### Work order
Continue the article on South Africa's navel orange harvest, picking up after its final sentence.

### Reading text
⁂

South Africa: Good season, but a lot of damage
In the Eastern Cape, where more than 40% of South African oranges are grown, there has been a reduction in the Navel production. The harvest has been affected by cracks in the citrus. It is thought that the cause is low air humidity and heat during the blooming period. Moreover, a large part of the harvest has been damaged by Alternaria rot. Early varieties, like the Fukumoto Navelina and Newhall, are apparently the hardest hit by these issues. For later varieties, like the Cambria, the damage is more limited. Although the first Navels have already been harvested, the season kicked off a little later than usual. In the Gamtoos Valley, where the problems are less severe than in the Sundays River Valley, packout percentages from 50 to 60% are expected.
In the Western Cape, the same problems are taking a toll on the harvest. The abnormally large navels and tears will affect 25% of the Navelina harvest. Lesser damage is expected for the later varieties. The impact is, however, smaller in this region. There are no problems in the north of the country. In Loskop Valley and Senwes, the harvest of Navelina and Newhall is approaching its end. A large proportion of the early varieties have already been harvested and marketed. The growers are satisfied; the colours and sizes are good. In these regions, a larger harvest is expected.
Things are also looking good for the Palmer, Bahianinha and Washington varieties. There are some reports of hail and wind damage, but those reports are local. "This is the best season in ten years. The demand is good, because we started in a practically empty market, with Egypt having finished early. For us, it will be one of the best seasons in a long time," said an enthusiastic grower.

⁂

### Dataset content
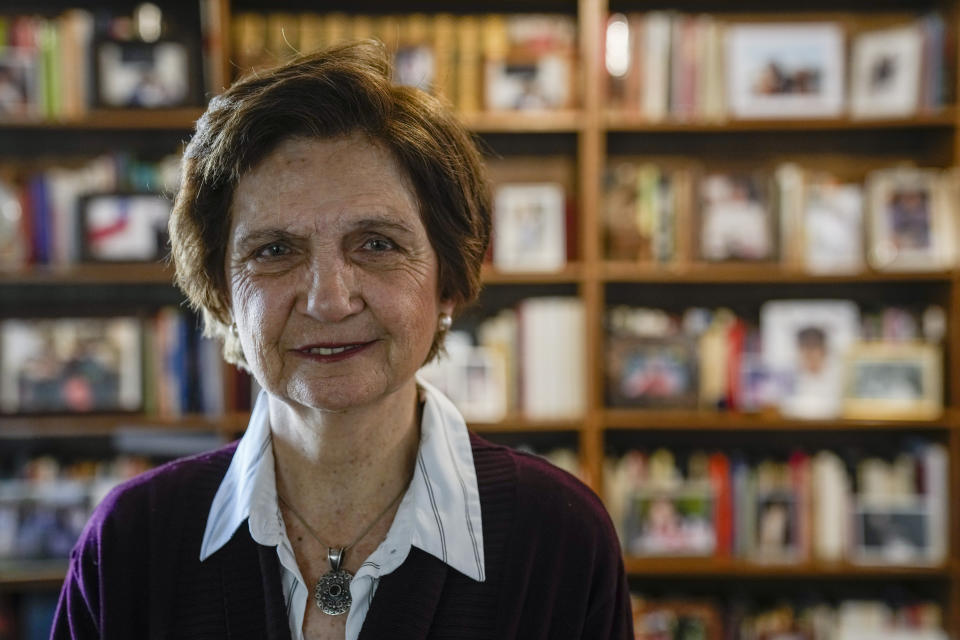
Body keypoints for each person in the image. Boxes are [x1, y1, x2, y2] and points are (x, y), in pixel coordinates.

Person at [51, 41, 632, 639]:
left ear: (449, 282)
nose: (329, 300)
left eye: (377, 244)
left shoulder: (559, 537)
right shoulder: (129, 542)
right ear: (221, 292)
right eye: (274, 251)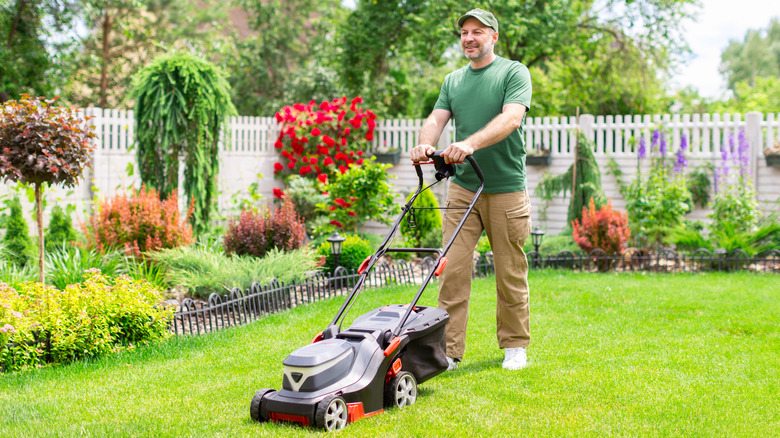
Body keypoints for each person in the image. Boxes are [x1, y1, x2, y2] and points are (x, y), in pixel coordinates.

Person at [410, 8, 533, 371]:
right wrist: (424, 144)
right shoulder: (453, 80)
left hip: (506, 188)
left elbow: (512, 117)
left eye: (477, 31)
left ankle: (514, 346)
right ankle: (448, 352)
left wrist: (470, 144)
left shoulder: (513, 72)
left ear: (493, 36)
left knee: (510, 271)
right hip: (464, 188)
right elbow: (436, 119)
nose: (468, 38)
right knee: (453, 271)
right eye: (464, 32)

⁂

### Answer for this exercise
Normal season expected in Uruguay
The country is a small player on the global scale, but still supplies good volumes of oranges and other citrus fruits to the world market. The country offers a wide range of oranges, including the Navelina, Navel Late, Lane Late, Salustiana and Valencia. A Dutch importer distributing citrus fruits in Europe expects a normal season with a stable supply. Europe is the main sales market for the Latin American country.
Brazil starting the season
The first oranges were shipped in week 18; however, there are concerns about the EU's phytosanitary requirements for the fruit. This makes it difficult to meet the European demand. Like other countries in the southern hemisphere, Brazil is trying to increase its market share in the European market. An exporter warns of plans that the European Parliament is taking into consideration that may have an impact on Brazilian exporters.
According to estimates, the harvest will be up to 27% greater and amount to 18.2 million tonnes. This will break down the downward trend of recent years. The favourable weather conditions are the reason for the good harvest. The largest part of the production, 12.9 million tonnes, is intended for the processing industry.
Egypt reports good results
The Egyptian season, which is over now, has been much better than in the previous year. The size and quality have been better, according to the exporters. Due to the smaller production volume, the season finished earlier. The smaller volume was the result of bad weather, which caused prices to be 20% higher.
Europe and Russia import Egyptian citrus. Some exporters are still shipping to these markets, but for most traders the season is over. The Egyptians benefited from the bad weather in Spain, which resulted in good prices on the European market.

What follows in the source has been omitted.